◆ **PAGE EXTRACT**:
* * * * * * *
A garden is nonetheless a thing to be desired. Old, new, perfectly laid out, overgrown, it is your private space where you can lie on your back and look up at the sky. Where your tortoise can hide whilst you set off your fireworks. Where you can read your book in the summer and go and sulk in the winter. There's nothing like looking out on your garden with a sprinkling of snow in the winter and there's nothing like being surrounded by greenery and soft scents in the summer.

Today was a garden day. The sky was an absolute azure as I lay on my back in Austen and Sue's garden. A bird in one of the trees picked through some of its old fluffy feathers, wriggled itself into a more comfortable position and ignored me.

Tomorrow Kevin goes back without me. I should have been going back, but have to stay another week, *fingers crossed*.

Short, but sweet, like Okanagan ice wine.

Thursday, 1 June 2006

Liquorice


You might say that we've already done the Finns. There was the whole Conan O'Brien visit as a result of his looking just like the President of Finland and his alleged winning of the election for her. Dontcha just love gerunds, I might get a subjunctive in before the end too.

Then there's Nokia. Well, I haven't actually posted anything about Nokia, but I'm pretty sure they're a Finnish success story. So, when you play that drunken game where someone asks you what the Swiss have ever given the world and you can't struggle past Carl Jung, William Tell, chocolate and cuckoo clocks only you do it for the Finns, I've got a third one for the pot.

This afternoon I was loitering with intent outside my dentist's, not really, just that the office is in the precinct, and I came across a new shop called Julian Graves. Now had you asked me I'd have said that Julian Graves was a writer, named three titles of books he'd written and the year in which he was nominated for the Booker prize. However I'd have been blagging.
In Palmerston precinct, Julian Graves is a health food shop. Something drew me in. Oh yes, I know what it was, the Chinese walnuts I had bought in Waitrose were not up to snuff, and certainly not as good as the Californian ones we get in BC. I found liquorice, very good liquorice, the BEST liquorice.

Back in the mists of time, you could get Black Jacks for a penny, or maybe it was 4 for a penny. They were sweet and gummed your jaws together and tasted of liquorish. Then there were the liquorish laces, red and black, also a penny I think. And in the sherbet fountains you got a good strong straw of liquorice that you could dip or suck the sherbet through until it became silted up.
* * * * * * *
Dataset entries:
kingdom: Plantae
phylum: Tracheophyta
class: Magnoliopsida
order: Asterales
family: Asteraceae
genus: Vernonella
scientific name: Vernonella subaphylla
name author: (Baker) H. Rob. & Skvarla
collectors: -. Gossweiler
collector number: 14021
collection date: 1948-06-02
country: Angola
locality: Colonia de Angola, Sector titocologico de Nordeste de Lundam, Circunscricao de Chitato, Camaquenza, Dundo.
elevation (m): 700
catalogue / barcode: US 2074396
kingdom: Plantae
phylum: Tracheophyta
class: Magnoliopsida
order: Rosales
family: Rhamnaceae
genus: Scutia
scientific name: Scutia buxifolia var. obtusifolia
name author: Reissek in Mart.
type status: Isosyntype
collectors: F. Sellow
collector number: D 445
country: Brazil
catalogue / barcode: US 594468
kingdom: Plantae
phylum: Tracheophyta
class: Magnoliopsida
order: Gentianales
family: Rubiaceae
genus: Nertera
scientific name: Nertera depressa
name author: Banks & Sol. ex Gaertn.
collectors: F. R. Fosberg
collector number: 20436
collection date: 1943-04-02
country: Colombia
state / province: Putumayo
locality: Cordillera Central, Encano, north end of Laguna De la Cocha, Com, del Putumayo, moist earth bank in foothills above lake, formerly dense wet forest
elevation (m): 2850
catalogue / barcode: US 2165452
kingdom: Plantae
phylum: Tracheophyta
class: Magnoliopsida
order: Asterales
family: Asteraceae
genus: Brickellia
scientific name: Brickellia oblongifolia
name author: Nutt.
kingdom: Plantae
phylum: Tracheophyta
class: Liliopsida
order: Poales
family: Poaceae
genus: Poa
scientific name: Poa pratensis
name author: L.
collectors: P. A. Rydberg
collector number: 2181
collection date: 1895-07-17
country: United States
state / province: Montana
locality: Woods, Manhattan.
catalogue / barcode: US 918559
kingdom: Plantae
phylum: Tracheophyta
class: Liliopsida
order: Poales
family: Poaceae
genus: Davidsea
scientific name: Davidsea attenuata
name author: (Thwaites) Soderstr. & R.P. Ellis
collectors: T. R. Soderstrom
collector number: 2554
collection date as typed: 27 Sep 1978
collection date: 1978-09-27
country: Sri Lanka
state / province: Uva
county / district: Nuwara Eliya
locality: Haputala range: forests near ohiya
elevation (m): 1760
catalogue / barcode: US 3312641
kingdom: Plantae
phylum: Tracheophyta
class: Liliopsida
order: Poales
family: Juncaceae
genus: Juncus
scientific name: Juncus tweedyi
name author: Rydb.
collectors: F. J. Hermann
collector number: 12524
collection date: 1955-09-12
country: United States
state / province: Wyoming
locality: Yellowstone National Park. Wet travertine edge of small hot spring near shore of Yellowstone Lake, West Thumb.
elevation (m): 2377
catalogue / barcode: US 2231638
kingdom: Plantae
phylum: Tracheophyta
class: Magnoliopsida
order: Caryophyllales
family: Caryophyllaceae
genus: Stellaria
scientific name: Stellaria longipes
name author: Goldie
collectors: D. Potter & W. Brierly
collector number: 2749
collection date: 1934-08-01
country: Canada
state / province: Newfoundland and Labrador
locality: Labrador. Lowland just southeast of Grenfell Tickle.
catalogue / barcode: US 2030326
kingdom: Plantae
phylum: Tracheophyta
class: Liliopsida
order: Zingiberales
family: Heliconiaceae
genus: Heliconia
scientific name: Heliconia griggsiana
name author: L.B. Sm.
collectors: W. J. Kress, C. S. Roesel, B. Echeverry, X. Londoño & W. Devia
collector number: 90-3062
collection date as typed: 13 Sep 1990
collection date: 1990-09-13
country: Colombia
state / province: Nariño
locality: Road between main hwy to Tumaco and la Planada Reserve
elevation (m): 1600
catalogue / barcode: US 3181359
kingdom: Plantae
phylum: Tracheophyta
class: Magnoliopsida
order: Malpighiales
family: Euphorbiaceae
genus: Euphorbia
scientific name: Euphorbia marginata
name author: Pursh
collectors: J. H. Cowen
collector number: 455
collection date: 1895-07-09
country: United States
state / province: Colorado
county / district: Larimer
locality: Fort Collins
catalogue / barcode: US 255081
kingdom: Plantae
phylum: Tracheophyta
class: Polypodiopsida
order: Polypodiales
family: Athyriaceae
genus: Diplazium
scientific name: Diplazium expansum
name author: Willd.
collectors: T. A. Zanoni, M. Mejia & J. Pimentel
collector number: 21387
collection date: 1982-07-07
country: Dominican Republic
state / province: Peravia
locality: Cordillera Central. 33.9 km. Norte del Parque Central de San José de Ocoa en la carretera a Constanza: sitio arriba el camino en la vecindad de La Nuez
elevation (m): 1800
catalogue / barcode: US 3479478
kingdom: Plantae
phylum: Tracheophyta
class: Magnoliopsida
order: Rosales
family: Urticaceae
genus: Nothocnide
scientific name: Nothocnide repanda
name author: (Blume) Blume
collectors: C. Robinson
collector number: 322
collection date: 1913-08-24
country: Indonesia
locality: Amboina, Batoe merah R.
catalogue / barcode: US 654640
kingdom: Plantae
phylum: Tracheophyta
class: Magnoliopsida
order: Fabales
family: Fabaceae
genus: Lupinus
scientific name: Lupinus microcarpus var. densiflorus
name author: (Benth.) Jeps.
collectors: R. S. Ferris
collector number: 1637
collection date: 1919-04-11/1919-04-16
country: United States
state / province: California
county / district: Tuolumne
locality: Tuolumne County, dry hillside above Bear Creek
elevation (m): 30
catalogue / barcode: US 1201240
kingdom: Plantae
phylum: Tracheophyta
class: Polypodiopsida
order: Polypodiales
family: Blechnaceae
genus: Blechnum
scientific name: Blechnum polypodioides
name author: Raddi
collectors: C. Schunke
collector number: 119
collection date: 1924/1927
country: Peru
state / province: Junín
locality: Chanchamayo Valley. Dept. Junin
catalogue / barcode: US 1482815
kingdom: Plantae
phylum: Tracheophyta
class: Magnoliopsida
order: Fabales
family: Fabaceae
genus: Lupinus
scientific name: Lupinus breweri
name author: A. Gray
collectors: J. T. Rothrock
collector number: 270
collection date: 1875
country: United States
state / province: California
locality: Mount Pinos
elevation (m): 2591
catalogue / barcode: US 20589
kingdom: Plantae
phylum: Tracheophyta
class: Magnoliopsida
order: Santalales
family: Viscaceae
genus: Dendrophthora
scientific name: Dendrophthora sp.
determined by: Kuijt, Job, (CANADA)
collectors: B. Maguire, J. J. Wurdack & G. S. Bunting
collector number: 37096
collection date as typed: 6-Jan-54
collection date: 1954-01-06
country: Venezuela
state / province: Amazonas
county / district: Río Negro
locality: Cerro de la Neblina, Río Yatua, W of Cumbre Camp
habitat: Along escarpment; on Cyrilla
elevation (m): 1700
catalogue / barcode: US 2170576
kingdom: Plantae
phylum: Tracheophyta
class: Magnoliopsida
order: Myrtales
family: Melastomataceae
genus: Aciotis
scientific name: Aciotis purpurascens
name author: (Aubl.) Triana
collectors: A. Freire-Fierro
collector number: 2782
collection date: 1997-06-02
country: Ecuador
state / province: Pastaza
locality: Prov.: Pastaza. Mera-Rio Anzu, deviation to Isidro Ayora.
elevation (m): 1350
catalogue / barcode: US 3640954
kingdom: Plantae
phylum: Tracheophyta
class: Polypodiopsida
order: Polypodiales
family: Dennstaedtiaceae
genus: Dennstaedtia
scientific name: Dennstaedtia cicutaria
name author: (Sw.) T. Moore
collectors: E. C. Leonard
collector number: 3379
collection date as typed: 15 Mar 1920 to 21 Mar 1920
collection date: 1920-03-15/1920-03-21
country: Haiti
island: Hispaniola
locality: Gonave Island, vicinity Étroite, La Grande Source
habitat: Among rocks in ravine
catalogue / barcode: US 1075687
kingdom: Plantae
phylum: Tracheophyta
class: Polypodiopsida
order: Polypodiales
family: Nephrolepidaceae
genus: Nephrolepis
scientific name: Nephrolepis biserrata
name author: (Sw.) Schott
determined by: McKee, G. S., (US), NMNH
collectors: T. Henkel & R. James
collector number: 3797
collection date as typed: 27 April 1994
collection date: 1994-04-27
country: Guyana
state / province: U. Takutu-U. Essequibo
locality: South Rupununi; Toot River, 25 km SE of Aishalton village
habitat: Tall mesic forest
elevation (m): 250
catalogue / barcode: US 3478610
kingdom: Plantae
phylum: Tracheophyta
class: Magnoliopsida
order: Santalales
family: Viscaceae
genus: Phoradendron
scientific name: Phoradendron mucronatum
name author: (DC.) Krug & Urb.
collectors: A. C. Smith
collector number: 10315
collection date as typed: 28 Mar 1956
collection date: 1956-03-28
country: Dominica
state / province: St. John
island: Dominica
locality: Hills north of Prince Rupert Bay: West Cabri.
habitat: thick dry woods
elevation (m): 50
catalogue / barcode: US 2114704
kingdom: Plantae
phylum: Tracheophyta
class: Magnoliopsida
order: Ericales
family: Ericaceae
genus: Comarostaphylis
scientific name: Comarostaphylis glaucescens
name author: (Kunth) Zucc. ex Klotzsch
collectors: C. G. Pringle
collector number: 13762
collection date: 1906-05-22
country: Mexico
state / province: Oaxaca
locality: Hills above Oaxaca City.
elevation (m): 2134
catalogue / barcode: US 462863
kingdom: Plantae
* * * * * * *
◆ **PROBLEMS TO WORK ON**:
- A) In the blog text, print the passage starting at "In Palmerston precinct, Julian" and ending at "became silted up.".
- B) List the things the blog text names as what the Swiss have given the world.
- C) Turn the blog text's paragraph beginning "Back in the mists of time" into a short list of the sweets it describes.

◆ **ANSWERS PROVIDED**:
- A)
In Palmerston precinct, Julian Graves is a health food shop. Something drew me in. Oh yes, I know what it was, the Chinese walnuts I had bought in Waitrose were not up to snuff, and certainly not as good as the Californian ones we get in BC. I found liquorice, very good liquorice, the BEST liquorice.

Back in the mists of time, you could get Black Jacks for a penny, or maybe it was 4 for a penny. They were sweet and gummed your jaws together and tasted of liquorish. Then there were the liquorish laces, red and black, also a penny I think. And in the sherbet fountains you got a good strong straw of liquorice that you could dip or suck the sherbet through until it became silted up.

- B) Carl Jung, William Tell, chocolate, cuckoo clocks

- C)
- Black Jacks: a penny, or maybe 4 for a penny; sweet, gummed the jaws together, tasted of liquorice
- Liquorice laces: red and black, probably also a penny
- Sherbet fountains: came with a strong liquorice straw for dipping, or for sucking the sherbet through until it silted up